-- Input data follows --
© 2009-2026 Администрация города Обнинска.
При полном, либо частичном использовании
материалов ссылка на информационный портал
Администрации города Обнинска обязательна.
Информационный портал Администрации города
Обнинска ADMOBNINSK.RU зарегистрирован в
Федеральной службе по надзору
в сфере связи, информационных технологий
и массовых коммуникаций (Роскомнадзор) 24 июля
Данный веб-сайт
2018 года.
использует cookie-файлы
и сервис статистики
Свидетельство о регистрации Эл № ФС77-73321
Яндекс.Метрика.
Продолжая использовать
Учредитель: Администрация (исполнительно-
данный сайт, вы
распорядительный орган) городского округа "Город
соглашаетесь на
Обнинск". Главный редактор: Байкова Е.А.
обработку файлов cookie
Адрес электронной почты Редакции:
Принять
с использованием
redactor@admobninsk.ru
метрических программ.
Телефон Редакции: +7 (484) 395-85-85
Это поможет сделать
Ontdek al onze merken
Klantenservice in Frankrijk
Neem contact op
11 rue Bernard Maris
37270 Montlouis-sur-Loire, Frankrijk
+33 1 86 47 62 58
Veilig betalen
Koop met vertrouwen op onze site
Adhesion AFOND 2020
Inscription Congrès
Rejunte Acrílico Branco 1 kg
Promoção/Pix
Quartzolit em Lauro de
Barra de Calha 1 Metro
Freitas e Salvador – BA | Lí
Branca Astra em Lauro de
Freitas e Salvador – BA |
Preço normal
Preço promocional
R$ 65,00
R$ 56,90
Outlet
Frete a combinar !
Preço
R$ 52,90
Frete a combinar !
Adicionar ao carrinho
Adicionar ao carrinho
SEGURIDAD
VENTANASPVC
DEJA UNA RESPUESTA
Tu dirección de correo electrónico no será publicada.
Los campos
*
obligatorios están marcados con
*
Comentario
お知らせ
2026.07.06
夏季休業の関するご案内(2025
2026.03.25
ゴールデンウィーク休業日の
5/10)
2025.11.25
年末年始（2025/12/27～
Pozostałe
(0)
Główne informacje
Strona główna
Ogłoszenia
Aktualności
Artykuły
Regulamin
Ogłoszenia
-- Input data concluded --
-- Input data follows --
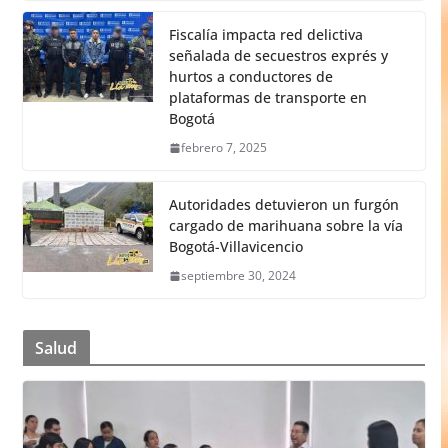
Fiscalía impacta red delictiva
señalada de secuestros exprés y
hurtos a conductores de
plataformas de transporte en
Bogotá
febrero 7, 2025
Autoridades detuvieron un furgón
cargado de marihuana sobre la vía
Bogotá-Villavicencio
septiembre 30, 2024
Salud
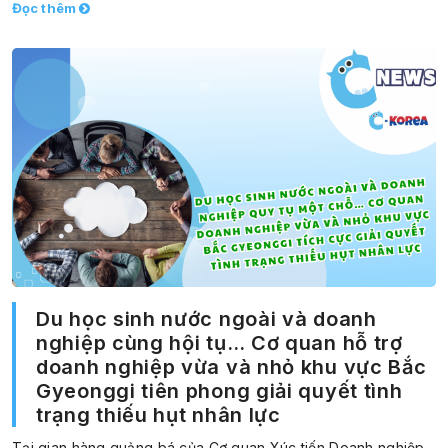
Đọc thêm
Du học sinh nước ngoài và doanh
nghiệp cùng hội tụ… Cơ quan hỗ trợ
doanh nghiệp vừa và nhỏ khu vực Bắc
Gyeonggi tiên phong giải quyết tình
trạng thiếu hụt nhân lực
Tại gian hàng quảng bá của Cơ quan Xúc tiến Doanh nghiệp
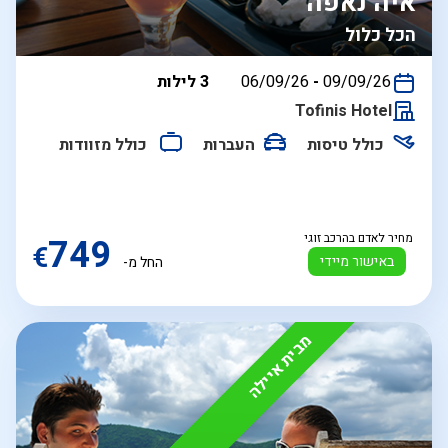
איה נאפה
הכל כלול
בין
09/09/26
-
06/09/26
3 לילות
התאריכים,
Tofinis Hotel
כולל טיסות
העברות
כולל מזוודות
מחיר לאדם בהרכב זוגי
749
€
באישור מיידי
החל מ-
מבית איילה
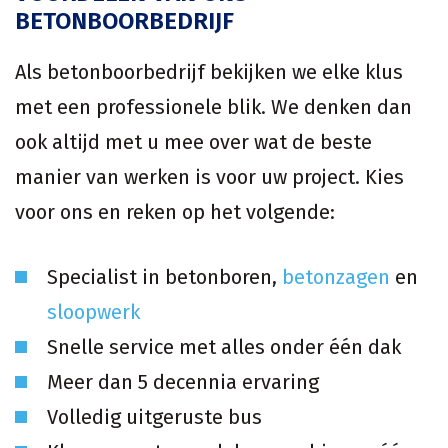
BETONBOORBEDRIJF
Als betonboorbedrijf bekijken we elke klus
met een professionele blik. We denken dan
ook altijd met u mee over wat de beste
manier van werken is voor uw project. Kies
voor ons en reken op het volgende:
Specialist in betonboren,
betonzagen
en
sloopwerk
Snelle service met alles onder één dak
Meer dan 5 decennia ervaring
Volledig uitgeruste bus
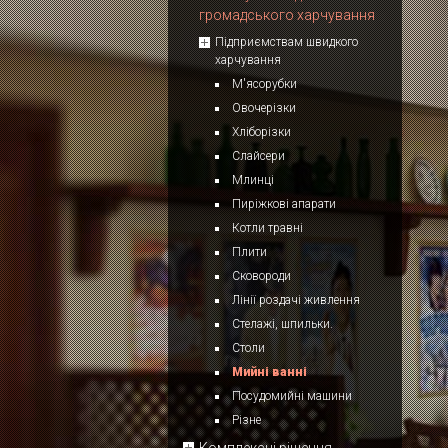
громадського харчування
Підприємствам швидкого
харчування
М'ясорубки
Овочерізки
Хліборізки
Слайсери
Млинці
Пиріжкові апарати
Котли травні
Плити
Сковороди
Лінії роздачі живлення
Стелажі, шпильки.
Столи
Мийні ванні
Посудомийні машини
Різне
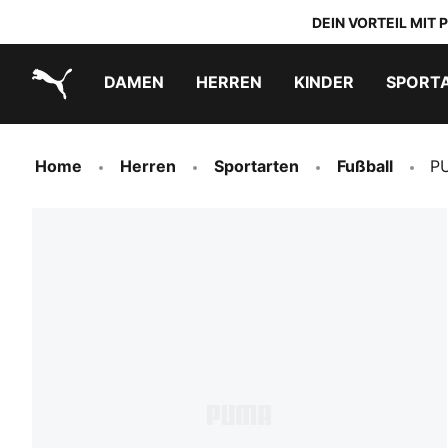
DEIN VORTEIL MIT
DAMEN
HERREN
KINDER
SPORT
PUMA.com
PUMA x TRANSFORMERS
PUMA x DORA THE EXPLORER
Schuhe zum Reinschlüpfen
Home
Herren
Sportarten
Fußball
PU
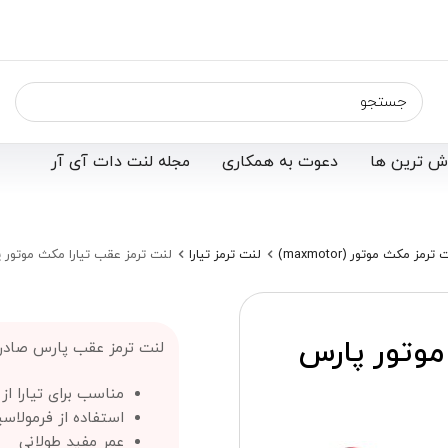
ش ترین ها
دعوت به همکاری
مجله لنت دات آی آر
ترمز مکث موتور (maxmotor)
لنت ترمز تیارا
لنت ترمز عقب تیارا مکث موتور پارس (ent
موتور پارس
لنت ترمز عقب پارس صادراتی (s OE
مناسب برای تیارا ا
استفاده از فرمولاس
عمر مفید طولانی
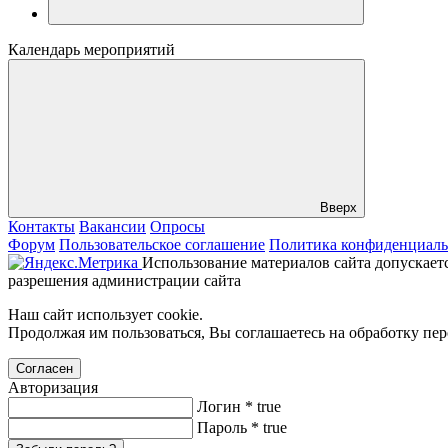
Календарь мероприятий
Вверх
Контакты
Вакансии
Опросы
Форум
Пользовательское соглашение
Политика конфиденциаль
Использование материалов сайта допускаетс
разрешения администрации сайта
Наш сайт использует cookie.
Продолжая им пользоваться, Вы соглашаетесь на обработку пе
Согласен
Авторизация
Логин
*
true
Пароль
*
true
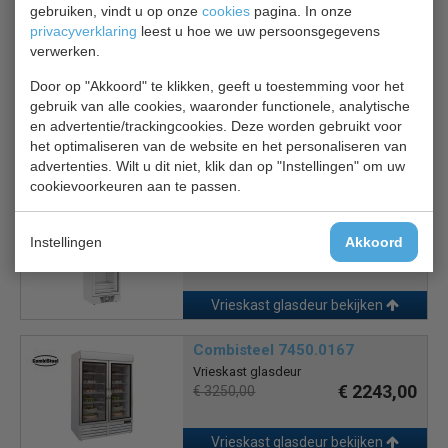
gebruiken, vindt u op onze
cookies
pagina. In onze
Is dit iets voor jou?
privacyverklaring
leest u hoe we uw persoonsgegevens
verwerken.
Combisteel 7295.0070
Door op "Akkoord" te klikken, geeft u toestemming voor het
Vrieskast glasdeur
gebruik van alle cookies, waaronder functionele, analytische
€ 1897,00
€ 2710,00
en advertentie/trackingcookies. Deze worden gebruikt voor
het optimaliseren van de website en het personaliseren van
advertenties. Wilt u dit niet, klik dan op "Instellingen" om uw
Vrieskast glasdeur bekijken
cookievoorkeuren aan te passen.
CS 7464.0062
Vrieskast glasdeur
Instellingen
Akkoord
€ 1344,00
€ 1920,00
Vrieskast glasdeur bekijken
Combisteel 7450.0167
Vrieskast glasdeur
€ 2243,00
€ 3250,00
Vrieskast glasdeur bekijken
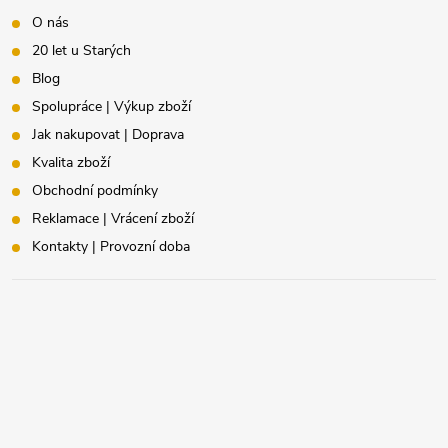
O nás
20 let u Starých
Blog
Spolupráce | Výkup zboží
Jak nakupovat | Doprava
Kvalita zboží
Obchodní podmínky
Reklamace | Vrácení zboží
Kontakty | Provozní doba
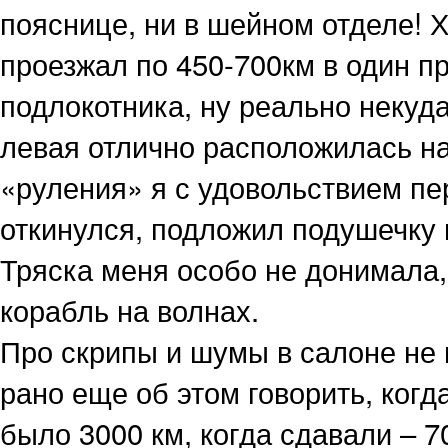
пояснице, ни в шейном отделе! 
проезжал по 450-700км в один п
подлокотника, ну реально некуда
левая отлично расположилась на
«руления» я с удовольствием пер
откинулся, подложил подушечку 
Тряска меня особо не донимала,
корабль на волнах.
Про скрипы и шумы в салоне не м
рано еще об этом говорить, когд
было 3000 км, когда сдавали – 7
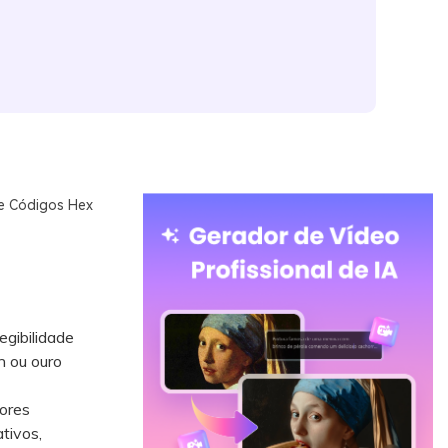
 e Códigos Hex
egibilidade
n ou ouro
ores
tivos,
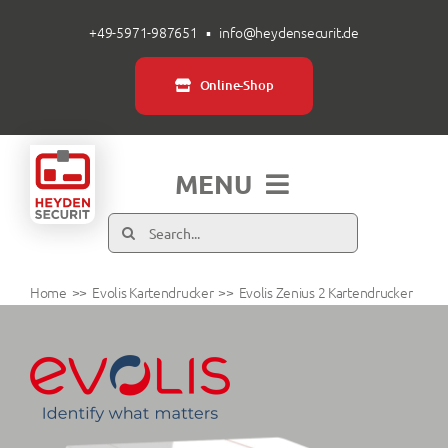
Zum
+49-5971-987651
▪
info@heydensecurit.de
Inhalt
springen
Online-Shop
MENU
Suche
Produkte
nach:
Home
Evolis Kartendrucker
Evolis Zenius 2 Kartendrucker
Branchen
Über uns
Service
-- Input data concluded --
-- Input data follows --
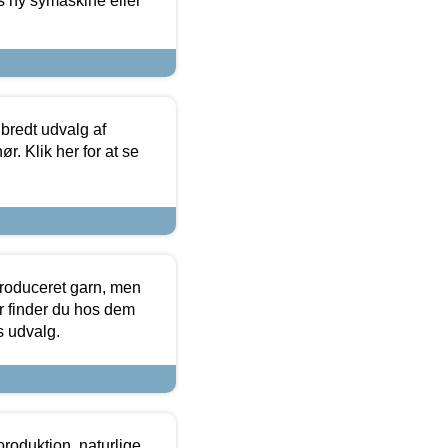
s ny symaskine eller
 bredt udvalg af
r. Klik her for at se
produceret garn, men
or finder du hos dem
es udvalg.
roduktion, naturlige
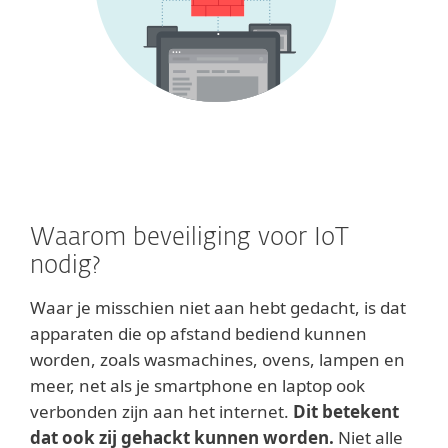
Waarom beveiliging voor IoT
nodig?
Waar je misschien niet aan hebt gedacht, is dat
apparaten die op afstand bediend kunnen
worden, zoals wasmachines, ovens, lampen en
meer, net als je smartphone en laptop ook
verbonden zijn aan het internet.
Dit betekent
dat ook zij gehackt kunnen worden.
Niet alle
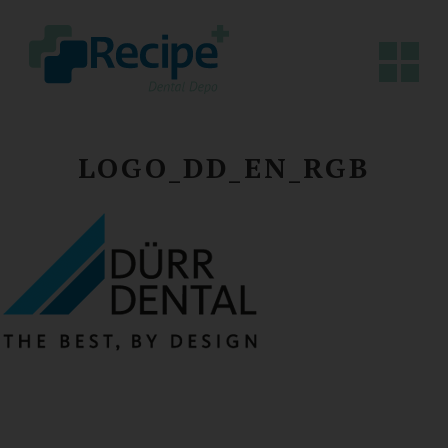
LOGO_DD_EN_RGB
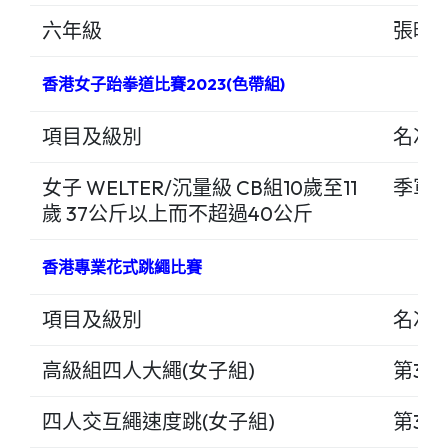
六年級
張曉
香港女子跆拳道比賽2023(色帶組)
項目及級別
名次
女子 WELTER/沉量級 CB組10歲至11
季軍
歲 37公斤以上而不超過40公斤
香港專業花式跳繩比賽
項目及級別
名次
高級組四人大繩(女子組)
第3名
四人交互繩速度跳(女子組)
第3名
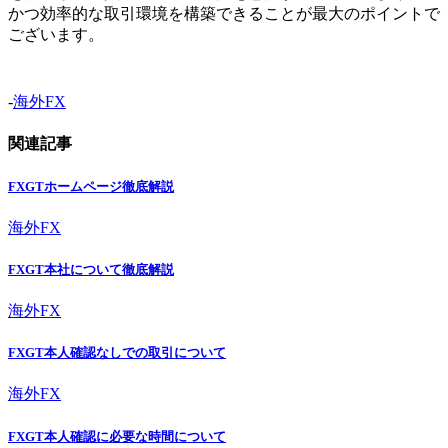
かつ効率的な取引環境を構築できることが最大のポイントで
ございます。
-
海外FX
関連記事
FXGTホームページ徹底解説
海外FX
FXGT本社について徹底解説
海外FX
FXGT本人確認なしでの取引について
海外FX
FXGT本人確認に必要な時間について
-- Input data concluded --
◆ Assignment:
Search the entries above for the word "Редакции", and copy every line where it occurs.

◆ Exercise solution:
Адрес электронной почты Редакции:
Телефон Редакции: +7 (484) 395-85-85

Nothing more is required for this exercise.